In this embodiment, the ranging distance corresponding to each point cloud in the laser radar point clouds, the ranging error coefficient and the corresponding maximum ranging distance are predicted, so that a first contribution degree reduction ratio corresponding to each point cloud in the laser radar point clouds can be determined, and further, the reduction contribution degree corresponding to each point cloud is determined according to the first contribution degree reduction ratio, so that the influence of the ranging error on the matching precision is reduced for subsequent point cloud matching.
Referring to fig. 3, fig. 3 is a flow chart illustrating an embodiment of step S13 in the present application;
as shown in fig. 3, the method comprises the following steps:
s131, acquiring initial contribution of each point cloud in the laser radar point clouds, wherein the initial contribution of each point cloud in the laser radar point clouds is the same;
the initial contribution degree is the contribution degree of each point cloud to the overall matching rate after the point cloud matching is successful, and in the current point cloud matching, the initial contribution degree corresponding to each point cloud is the same.
Specifically, for each point cloud in the lidar point clouds that can perform point cloud matching, a corresponding initial contribution is obtained, and it is understood that the initial contribution is the same here.
S132, determining the reduction contribution degree of each point cloud according to the initial contribution degree and the first contribution degree reduction ratio.
After the initial contribution degree of each point cloud in the laser radar point clouds is obtained, corresponding calculation is carried out on the initial contribution degree according to a first contribution degree reduction ratio so as to determine the reduction contribution degree corresponding to each point cloud; the calculation is as follows:
c=r*o,
where c is the reduction contribution, r is the first contribution reduction ratio, and o is the initial contribution.
Referring to fig. 4, fig. 4 is a flow chart illustrating an embodiment of step S14 in the present application;
as shown in fig. 4, the method comprises the following steps:
s141, acquiring priori map information of a scene to be matched;
the prior map information may refer to obtaining three-dimensional model information corresponding to the scene to be matched through three-dimensional modeling.
S142, acquiring a scene point cloud of a scene to be matched based on prior map information, and acquiring a laser radar point cloud of the scene to be matched based on the prior map information;
wherein the scene point cloud is a standard point cloud.

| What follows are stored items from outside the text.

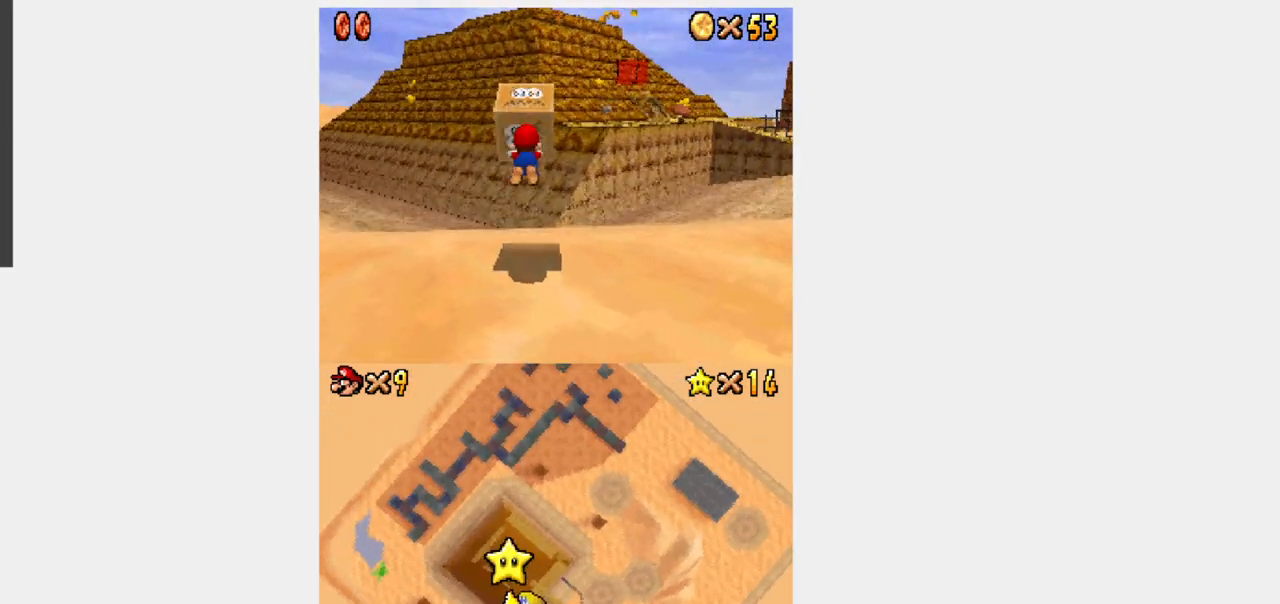
Gameplay with a controller (Nintendo layout); each line is a JSON object with the inputs held at the frame after it (dt_ms = milliseconds from this image to that frame). "events" lists button and stick changes between this image and that frame as [ms after this image, input, new state], when the widget could be followed in between. Not read: B L3 R3.
{"dt_ms": 500, "buttons": ["L1", "DPAD_UP"], "events": []}
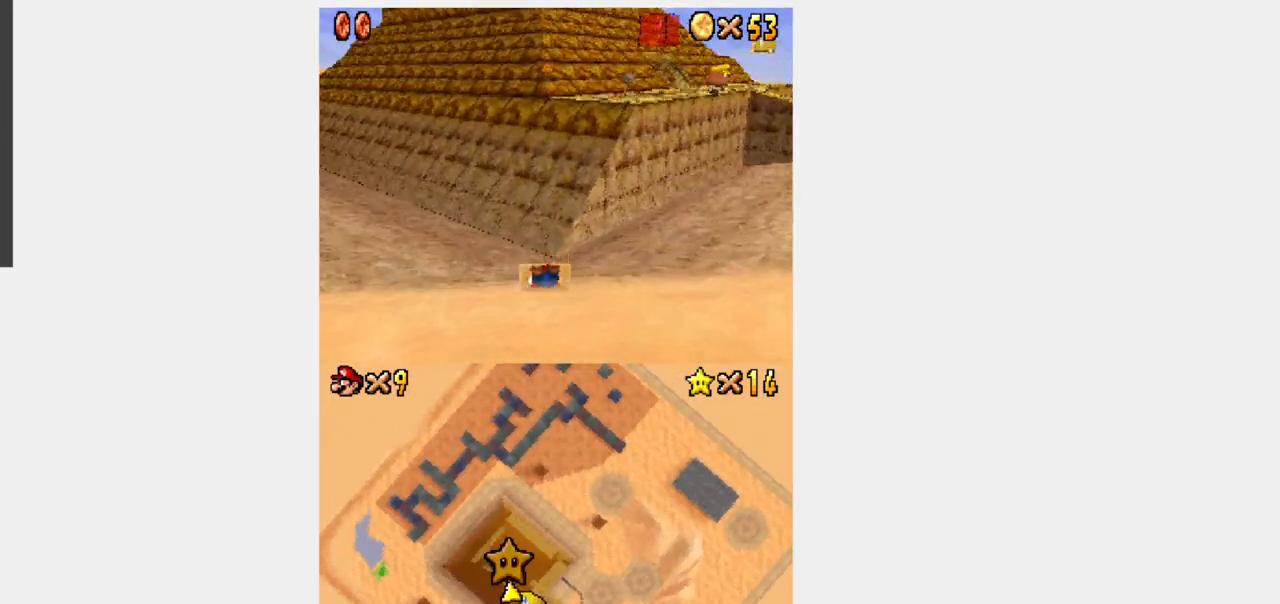
{"dt_ms": 500, "buttons": ["L1", "DPAD_UP"], "events": []}
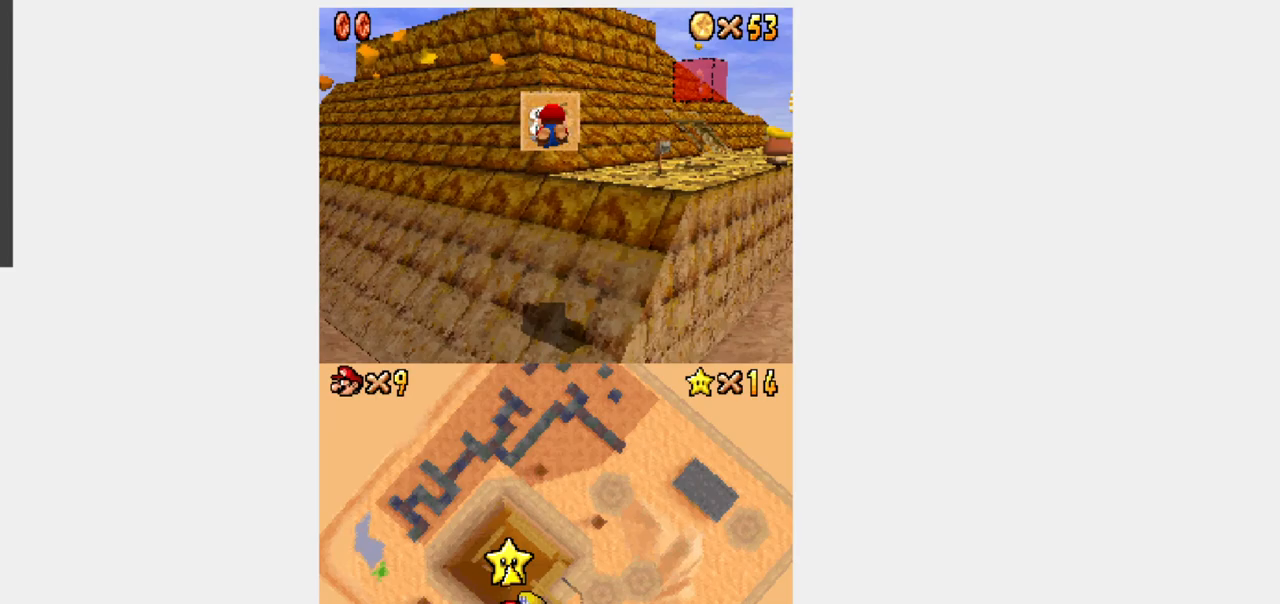
{"dt_ms": 500, "buttons": ["L1", "DPAD_UP"], "events": []}
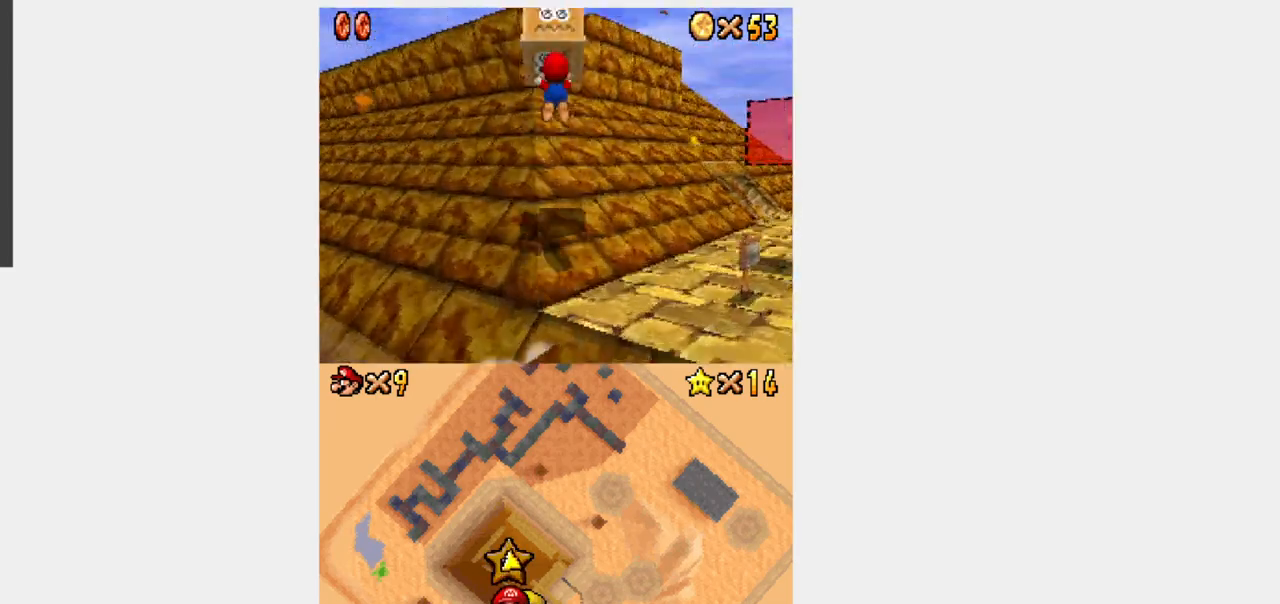
{"dt_ms": 500, "buttons": ["L1", "DPAD_UP", "DPAD_LEFT"], "events": [[417, "DPAD_LEFT", "down"]]}
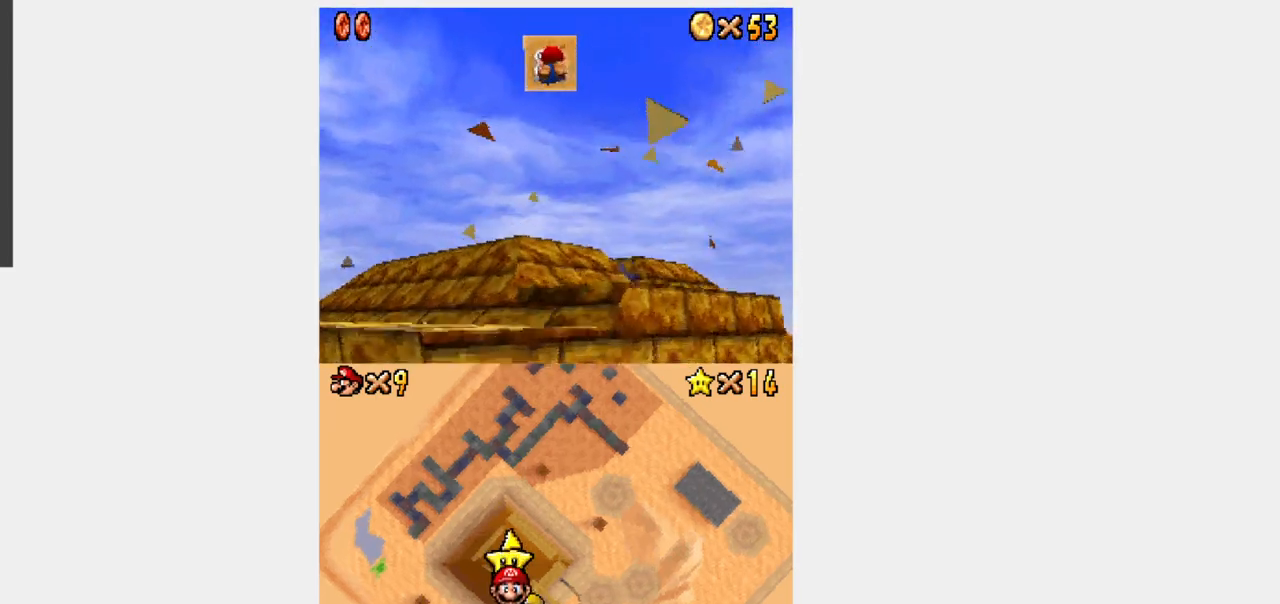
{"dt_ms": 500, "buttons": ["DPAD_DOWN"], "events": [[17, "DPAD_LEFT", "up"], [383, "DPAD_DOWN", "down"], [383, "DPAD_UP", "up"], [400, "L1", "up"]]}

The laser radar point cloud is point cloud data obtained by performing laser radar scanning on a scene to be matched through a laser radar.
Specifically, three-dimensional modeling is carried out on a scene to be matched to obtain a three-dimensional model corresponding to the scene to be matched, and then a scene point cloud corresponding to the scene to be matched is obtained according to the three-dimensional model; the laser radar scans the scene to be matched, and the laser radar point cloud corresponding to the scene to be matched can be obtained.
In this embodiment, before acquiring corresponding point cloud data, a scene to be matched is determined, and then corresponding point cloud data acquisition is performed in the scene to be matched, so that measurement errors caused by environmental changes can be reduced, and subsequent point cloud matching accuracy is improved.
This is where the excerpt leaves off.